Torna al teatro della Corte, ospite dello Stabile di Genova, la Compagnia degli Scatenati nome quasi inevitabile per una meritoria iniziativa del Carcere (pardon Casa Circondariale) di Genova Marassi, che per i l terzo anno consecutivo tenta di elaborare in drammaturgia il rapporto della Società con la violenza a partire da quel particolare sguardo di chi la violenza ha esercitato ed ora, con la reclusione, quella violenza sconta e subisce. Questa volta, come il titolo suggerisce, è la violenza di genere ad essere indagata, una violenza purtroppo giornalmente agli oneri della cronaca non solo nera, in una rivisitazione che fa della gelosia indagata nell'Otello di Shakespeare la chiave da cui dedurre la crisi di un ruolo maschile incapace di liberarsi dall'ossessione del possesso che alla fine

cancella l'altro, rendendolo un oggetto su cui è possibile esercitare, quasi rivendicandola, la sopraffazione del carnefice. La riscrittura di Fabrizio Gambineri e Sandro Baldacci dell'Otello mantiene la struttura narrativa enfatizzando però l'atmosfera bellica quasi che in essa potesse meglio emergere quella che generalmente si chiama guerra dei sessi ma appare in realtà una sorta di militarizzazione sociale che irrigidisce i ruoli e rafforza una struttura di potere maschile sempre più insostenibile. In questo contesto con fatica ma finalmente lo sguardo della donna e del femminile in genere può prorompere e mettere il maschio di fronte a sé stesso e alla sua tragica e violenta nudità, rivelando come la liberazione dell'uno non può che passare dalla liberazione dell'altra, superando quella diseguaglianza sociale e quella sopraffazione che l'uomo si illude di esercitare in realtà subendola anch'esso quotidianamente. Dunque, ascoltando finalmente il richiamo della moglie di Jago, “Desdemona non deve morire” e come lei nessuna donna deve più morire così che la società possa, superando la violenza domestica, cominciare a superare la violenza “tout court”.

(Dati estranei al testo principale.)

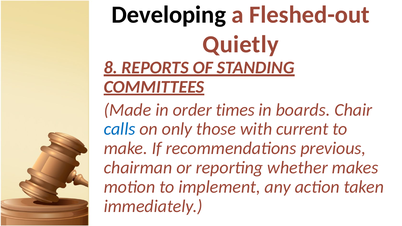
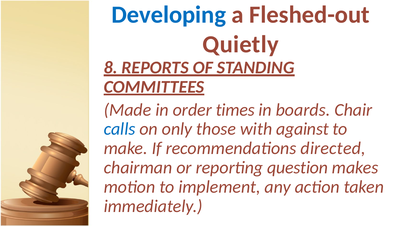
Developing colour: black -> blue
current: current -> against
previous: previous -> directed
whether: whether -> question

Un bello spettacolo che è stato, anche oltre l'occasione “istituzionale” con quanto questo comporta, un momento di approfondimento e consapevolezza per i detenuti attori e anche per tutti noi in platea. In riconoscimento di ciò, tra l'altro, il Presidente della Repubblica ha conferito una medaglia d'oro al merito alla Associazione Culturale Teatro Necessario Onlus che con la Compagnia Scatenati ha prodotto la drammaturgia. La regia è di Sandro Baldacci, le musiche  di Bruno Coli. Dal 10 al 15 aprile in un teatro della Corte strapieno  che ha sottolineato lo spettacolo con un lungo applauso.